What is a Safe Driving Distance?

One of the most common types of car accidents is a rear-end collision. There are various reasons that these crashes occur, but one of the main ones is drivers following other vehicles too closely. The National Highway Traffic Safety Administration (NHTSA) says that nearly one-third of all collisions in the United States are rear-end collisions, so it makes sense that we would want to know what a safe driving distance really is.

Today, we want to discuss this important topic as well as some general safe driving tips. Regardless of how often you drive or what type of road you drive on, keeping a safe distance is important.

How to keep a safe following distance

Keeping a safe distance is one of the first lessons we learn in driver’s education. You may have heard of the 2-second rule. Sometimes, it is called the 3-second rule. Whichever one you subscribe to (more time is always better), this is a good one to remember.

The goal is to stay at least 2 seconds (or 3 seconds) behind the vehicle directly in front of you. Properly calculating this is fairly easy. First, you need to pick out a fixed object on the side of the road that you can easily see. This can be a pole, tree, sign, or anything else.
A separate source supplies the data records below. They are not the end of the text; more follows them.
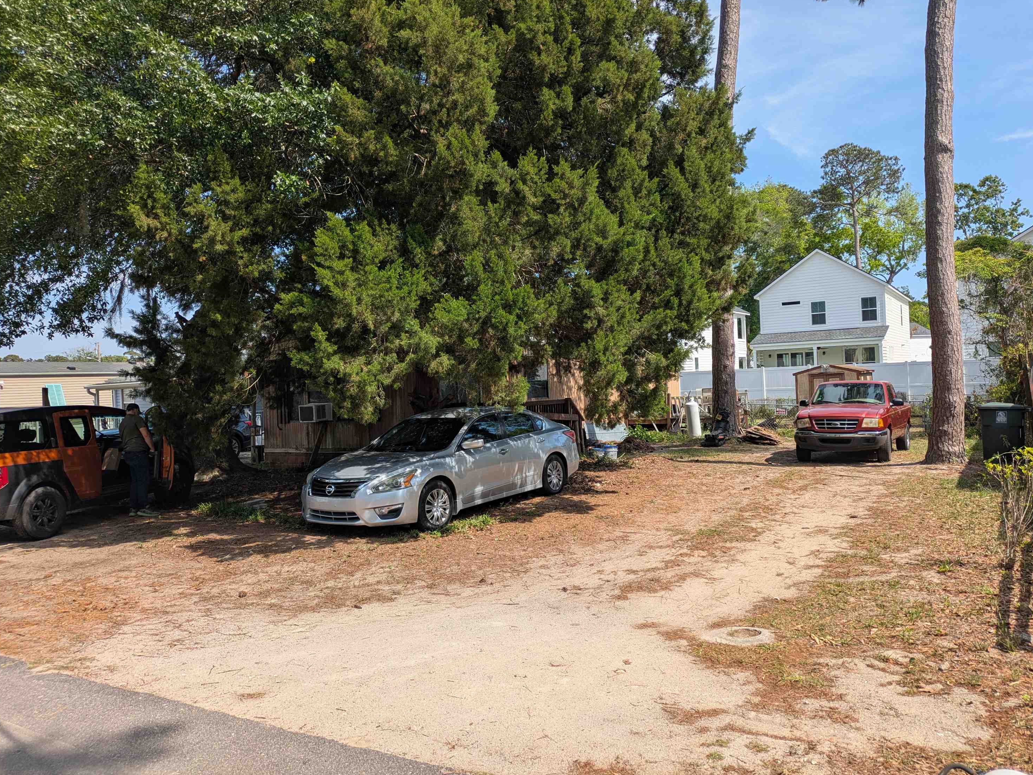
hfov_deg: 67.3
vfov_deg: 53.1
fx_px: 776
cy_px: 378
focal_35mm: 26
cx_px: 521
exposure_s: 1/1292
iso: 47
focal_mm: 5.43
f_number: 1.89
Once the rear bumper of the car in front of you passed that fixed point, start your count.




If the front bumper of your vehicle crosses that fixed object before you get to two or three, you are following them too closely, and it is time to slow down. Remember, you can certainly be over the three seconds to be even safer. The most important thing is that you have time to react if the vehicle in front of you stops suddenly or gets into a crash.
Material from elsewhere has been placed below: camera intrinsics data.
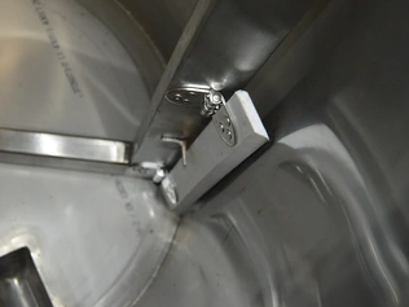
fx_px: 733
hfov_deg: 31.1
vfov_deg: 23.6
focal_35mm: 62
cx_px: 166
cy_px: 139
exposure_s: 1/60
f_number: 4.5
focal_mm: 34
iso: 2000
This rule is fluid and not set in stone

These rules depend on the weather and other conditions. If it is lightly raining, foggy, or nighttime, you should turn your 3-second rule into a 4-plus-second rule. In many situations, this may seem like a huge gap between you and the vehicle in front of you, but that distance will keep you safe.
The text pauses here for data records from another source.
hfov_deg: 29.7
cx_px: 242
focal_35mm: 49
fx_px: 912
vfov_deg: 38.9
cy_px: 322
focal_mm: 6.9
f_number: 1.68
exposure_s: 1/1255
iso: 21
If it is icy, snowing, or heavily raining, you should follow at a minimum of 6 seconds behind the vehicle in front of you. In these conditions, safety is the most important thing, and you will be thankful you follow this rule if something happens in front of you.

What about other types of vehicles?

If you are behind a large commercial truck, you need to understand that they have blind spots. If you cannot see the truck driver’s reflection in the mirror, the driver cannot see you. You should never follow farm equipment or snowplows too closely. You never know when they are going to turn off or make a stop.

Under no circumstances should you ride closely behind an emergency vehicle that has its lights flashing. Not only is this illegal, but it can also distract the first responders from doing their jobs. When you see an emergency vehicle on the roadway, just treat them as if they are heading to take care of a friend or family member – back off and let them do their job.